In a ruling Monday, FCA Justice René LeBlanc wrote that his decision was based on numerous examples of Paul Abi-Mansour’s “inappropriate behaviour.” If he had ruled otherwise, “I am of the view that this court can expect for Mr. Abi-Mansour’s inappropriate and ungovernable conduct to persist,” LeBlanc said.
He noted that the FCA had rendered 21 of the 66 court decisions involving Abi-Mansour as a party.
The Public Service Alliance of Canada, representing 240,000 members, including federal government workers, filed its application to stop Abi-Mansour from initiating or continuing any FCA proceedings without the court’s permission.
The union also asked that the court only grant this permission when Abi-Mansour, who was previously a union member and federal government employee, had fully paid all the costs that the FCA had previously awarded against him.

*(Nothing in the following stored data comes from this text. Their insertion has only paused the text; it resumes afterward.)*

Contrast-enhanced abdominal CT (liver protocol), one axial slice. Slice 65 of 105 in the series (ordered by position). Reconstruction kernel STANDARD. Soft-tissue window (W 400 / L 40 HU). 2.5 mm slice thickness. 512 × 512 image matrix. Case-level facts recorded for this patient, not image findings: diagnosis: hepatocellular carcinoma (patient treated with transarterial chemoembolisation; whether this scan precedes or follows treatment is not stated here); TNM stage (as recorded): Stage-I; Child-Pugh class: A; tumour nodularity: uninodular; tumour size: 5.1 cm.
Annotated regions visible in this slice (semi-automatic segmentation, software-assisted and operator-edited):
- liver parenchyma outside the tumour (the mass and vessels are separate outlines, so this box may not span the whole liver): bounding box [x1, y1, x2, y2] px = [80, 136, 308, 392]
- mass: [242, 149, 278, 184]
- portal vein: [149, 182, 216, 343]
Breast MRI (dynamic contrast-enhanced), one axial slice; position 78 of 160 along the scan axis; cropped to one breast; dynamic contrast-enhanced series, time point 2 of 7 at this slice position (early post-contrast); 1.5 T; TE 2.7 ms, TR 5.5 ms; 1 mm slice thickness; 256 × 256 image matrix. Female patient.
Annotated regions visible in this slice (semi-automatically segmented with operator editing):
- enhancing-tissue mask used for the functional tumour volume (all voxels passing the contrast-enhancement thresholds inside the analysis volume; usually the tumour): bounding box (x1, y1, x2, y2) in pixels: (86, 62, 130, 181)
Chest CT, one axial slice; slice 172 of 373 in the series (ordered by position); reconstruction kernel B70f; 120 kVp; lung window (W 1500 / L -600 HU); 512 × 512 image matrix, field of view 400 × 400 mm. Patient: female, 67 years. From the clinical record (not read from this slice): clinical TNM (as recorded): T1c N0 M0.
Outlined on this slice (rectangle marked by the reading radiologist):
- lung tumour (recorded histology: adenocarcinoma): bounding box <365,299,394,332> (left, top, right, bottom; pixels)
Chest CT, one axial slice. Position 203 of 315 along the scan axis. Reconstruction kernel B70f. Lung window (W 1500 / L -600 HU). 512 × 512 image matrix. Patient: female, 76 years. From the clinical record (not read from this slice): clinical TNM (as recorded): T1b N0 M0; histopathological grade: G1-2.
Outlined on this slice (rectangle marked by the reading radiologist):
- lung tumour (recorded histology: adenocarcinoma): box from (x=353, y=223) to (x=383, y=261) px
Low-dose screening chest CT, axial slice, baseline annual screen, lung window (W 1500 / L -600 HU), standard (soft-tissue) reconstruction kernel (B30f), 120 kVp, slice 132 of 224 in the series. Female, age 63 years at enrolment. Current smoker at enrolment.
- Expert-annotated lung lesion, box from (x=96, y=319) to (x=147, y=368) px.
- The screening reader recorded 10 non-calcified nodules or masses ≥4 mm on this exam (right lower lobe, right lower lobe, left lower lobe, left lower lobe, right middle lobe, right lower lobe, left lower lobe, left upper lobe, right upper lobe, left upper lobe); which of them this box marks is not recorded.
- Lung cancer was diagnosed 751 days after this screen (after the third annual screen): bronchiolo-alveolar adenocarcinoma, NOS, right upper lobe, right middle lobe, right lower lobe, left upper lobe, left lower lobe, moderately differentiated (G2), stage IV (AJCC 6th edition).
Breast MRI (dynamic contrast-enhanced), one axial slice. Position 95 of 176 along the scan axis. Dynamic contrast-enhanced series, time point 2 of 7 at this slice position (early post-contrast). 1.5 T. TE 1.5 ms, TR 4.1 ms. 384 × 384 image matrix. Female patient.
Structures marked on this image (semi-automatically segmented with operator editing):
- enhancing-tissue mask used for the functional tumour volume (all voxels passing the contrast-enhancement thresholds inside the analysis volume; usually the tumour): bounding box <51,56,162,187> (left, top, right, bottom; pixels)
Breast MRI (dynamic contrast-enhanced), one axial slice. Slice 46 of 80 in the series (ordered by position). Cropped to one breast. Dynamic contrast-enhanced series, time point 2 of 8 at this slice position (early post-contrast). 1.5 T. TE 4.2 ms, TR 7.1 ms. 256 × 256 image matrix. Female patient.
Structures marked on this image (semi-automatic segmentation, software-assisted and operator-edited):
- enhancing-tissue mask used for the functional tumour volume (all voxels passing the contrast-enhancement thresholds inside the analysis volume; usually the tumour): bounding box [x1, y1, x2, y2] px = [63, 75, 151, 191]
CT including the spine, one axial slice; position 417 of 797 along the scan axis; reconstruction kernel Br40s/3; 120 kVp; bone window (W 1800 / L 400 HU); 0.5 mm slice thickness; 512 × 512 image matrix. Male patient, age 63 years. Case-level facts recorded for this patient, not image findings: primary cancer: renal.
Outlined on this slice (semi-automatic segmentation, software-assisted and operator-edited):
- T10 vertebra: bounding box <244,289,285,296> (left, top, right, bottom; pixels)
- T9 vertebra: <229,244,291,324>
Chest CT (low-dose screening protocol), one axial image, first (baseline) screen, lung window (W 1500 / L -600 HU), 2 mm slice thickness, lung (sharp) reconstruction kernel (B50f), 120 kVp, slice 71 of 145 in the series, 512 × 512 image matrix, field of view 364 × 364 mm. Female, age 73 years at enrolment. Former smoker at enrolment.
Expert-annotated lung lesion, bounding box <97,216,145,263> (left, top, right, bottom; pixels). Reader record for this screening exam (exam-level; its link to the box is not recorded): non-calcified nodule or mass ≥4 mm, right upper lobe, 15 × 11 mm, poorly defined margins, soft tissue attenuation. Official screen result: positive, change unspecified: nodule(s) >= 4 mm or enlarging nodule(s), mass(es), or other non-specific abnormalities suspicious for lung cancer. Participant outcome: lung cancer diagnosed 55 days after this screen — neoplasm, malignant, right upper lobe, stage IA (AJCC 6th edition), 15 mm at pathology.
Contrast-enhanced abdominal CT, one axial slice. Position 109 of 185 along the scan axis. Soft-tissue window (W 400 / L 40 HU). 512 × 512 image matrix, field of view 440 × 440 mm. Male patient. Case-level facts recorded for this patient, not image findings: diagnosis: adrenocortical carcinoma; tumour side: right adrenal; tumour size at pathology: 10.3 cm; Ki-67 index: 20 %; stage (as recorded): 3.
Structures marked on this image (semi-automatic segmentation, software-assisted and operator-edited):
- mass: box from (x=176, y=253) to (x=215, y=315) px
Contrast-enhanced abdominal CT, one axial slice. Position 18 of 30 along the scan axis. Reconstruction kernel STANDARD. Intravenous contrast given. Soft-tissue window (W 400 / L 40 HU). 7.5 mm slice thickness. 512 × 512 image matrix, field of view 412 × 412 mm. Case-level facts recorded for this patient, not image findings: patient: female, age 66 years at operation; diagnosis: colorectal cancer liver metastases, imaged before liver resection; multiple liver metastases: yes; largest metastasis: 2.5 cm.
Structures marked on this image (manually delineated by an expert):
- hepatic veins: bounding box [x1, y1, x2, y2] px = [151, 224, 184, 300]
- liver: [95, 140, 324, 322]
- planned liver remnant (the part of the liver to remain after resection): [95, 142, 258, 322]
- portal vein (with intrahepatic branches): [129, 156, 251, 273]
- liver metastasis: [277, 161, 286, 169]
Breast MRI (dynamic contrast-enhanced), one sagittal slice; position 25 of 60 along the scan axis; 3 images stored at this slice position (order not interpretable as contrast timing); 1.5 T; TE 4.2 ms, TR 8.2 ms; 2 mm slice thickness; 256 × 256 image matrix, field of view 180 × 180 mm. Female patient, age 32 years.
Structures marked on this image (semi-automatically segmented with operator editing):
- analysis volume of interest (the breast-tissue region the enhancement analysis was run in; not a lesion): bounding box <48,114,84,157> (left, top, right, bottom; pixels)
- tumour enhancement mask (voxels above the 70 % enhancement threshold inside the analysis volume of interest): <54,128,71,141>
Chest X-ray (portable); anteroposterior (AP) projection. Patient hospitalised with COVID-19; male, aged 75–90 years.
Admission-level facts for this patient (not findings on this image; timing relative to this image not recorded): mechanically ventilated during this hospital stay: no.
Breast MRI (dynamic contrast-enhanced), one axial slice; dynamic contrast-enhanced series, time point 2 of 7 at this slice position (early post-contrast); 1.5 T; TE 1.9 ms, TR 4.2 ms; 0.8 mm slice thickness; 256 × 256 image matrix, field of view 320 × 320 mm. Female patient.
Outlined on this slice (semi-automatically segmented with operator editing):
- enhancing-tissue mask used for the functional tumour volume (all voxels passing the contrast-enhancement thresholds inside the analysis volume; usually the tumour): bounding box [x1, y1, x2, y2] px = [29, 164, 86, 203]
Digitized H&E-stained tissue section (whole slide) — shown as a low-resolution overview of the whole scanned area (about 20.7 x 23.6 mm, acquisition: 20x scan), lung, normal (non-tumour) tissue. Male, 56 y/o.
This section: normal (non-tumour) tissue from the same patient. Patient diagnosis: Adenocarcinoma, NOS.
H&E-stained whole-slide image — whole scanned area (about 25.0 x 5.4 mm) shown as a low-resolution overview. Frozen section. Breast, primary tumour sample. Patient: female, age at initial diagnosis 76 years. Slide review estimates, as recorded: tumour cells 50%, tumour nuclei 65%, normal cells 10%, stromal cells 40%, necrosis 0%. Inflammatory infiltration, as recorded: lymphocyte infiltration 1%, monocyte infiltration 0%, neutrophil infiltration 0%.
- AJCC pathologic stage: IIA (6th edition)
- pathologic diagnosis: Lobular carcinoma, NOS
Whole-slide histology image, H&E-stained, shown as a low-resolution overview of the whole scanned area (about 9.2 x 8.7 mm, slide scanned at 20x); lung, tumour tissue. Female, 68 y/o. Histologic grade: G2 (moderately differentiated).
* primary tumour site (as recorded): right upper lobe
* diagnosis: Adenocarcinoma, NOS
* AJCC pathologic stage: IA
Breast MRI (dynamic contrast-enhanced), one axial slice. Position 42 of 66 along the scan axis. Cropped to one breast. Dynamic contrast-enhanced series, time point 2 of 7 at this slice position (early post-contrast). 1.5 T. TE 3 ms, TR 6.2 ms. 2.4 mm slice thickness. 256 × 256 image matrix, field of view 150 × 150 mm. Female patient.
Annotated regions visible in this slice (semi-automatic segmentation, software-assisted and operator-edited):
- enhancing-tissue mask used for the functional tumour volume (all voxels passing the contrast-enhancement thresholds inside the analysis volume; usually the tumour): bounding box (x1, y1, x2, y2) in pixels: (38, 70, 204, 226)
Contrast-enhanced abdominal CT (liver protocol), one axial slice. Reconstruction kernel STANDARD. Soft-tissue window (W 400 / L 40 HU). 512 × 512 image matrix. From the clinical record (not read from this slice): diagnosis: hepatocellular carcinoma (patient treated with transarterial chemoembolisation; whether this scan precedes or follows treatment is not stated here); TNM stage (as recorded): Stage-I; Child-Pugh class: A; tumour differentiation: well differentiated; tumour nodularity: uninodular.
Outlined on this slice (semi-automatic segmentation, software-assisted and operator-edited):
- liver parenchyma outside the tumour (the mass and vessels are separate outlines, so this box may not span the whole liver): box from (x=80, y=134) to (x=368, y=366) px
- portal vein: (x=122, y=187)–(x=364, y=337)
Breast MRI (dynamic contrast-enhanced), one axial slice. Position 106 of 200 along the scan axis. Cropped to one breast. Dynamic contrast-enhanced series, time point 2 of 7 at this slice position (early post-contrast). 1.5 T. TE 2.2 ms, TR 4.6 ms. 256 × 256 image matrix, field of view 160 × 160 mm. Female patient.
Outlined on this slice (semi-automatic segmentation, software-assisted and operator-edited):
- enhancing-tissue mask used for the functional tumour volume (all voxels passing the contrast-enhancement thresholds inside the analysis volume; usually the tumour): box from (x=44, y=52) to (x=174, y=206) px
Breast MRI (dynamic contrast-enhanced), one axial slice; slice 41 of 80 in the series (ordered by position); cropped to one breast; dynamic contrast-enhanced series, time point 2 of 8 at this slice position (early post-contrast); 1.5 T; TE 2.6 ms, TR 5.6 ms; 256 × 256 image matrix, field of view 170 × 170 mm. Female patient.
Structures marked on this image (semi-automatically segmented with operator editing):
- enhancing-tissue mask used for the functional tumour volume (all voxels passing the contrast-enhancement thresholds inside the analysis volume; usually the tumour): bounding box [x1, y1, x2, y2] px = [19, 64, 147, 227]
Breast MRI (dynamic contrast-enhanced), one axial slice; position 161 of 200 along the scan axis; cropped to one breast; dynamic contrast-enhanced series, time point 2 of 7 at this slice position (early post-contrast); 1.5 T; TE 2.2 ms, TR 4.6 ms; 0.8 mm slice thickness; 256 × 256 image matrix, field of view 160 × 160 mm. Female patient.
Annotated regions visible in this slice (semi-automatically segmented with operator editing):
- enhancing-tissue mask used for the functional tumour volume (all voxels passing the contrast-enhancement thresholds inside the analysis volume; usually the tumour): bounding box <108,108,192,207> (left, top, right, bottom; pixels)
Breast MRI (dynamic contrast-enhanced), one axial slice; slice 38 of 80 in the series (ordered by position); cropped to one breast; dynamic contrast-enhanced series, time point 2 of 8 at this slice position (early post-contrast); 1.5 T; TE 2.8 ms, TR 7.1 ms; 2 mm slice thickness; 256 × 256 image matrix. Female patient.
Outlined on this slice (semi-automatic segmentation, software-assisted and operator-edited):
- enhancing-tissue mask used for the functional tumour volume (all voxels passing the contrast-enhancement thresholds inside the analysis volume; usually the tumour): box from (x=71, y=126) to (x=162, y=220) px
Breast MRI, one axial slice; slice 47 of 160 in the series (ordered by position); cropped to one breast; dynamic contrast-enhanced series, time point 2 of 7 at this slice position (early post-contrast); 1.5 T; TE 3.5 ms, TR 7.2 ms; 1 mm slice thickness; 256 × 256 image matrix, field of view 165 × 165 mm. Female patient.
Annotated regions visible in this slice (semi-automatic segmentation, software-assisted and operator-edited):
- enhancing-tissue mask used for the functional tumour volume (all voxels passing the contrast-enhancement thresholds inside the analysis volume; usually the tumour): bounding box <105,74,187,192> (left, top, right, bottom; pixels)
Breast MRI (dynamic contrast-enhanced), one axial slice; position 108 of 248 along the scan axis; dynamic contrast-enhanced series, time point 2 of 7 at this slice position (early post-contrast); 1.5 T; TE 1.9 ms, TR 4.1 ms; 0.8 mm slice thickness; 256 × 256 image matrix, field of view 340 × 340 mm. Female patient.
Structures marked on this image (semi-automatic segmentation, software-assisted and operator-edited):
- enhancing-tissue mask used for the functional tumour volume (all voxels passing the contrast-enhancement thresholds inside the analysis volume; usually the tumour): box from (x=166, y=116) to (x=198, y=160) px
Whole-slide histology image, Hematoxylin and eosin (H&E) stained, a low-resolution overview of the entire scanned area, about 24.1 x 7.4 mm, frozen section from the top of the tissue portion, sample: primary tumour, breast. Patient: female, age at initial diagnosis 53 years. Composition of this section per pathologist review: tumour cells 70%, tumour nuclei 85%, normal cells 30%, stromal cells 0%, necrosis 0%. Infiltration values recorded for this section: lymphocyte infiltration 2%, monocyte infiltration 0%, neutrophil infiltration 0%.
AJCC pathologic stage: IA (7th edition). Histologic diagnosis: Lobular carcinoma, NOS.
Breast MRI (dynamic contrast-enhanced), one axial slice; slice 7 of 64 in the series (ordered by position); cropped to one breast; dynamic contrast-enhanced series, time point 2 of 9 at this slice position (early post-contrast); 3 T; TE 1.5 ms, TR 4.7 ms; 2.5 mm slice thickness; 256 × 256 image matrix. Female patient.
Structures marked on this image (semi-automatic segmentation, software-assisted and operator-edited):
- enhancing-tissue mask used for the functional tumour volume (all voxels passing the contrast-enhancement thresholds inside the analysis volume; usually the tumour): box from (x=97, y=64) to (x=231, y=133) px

According to the union, Abi-Mansour “has been a serial litigator since 2010, at the earliest.” The union alleged that courts had denounced his behaviour multiple times but that he continued to act vexatiously when he filed a complaint against the union with the Federal Public Sector Labour Relations and Employment Board.
The union argued that Abi-Mansour’s behaviour in the case “warrants, on its own, a vexatious litigant order” but should be considered in the context of his broader litigation history.
LeBlanc noted several examples of Abi-Mansour’s misconduct. These include him making unfounded accusations in court, questioning the impartiality and professionalism of certain judges, bringing frivolous motions to delay court proceedings, making abusive and unsubstantiated comments against opposing counsel, and “maliciously” questioning opposing counsel’s mental health.
In response, Abi-Mansour told the FCA it lacked the jurisdiction to review the union’s application because it was a standalone filing. He argued that a vexatious litigant order can only be obtained through a motion within an existing court proceeding. LeBlanc rejected this argument, citing a 2019 FCA decision that saw standalone applications and motions filed within an existing proceeding “‘as identical and interchangeable,’ both offering the same level of protection in all meaningful procedural respects.”
The court tossed out Abi-Mansour’s argument that a vexatious litigant order would bar his access to justice, ruling that such an order would only regulate his access to the courts, not deny that access altogether.
LeBlanc noted that Abi-Mansour has deliberately ignored previous costs orders issued against him, allowing “rules on garnishment” to play out rather than proactively paying them. He wrote that he agreed with the union “that that position further underscores the need for a vexatious litigant order, because it confirms that traditional costs orders are insufficient to regulate Mr. Abi-Mansour’s behaviour.”
Counsel for the union did not respond to a request for comment.
Abi-Mansour could not be reached for comment.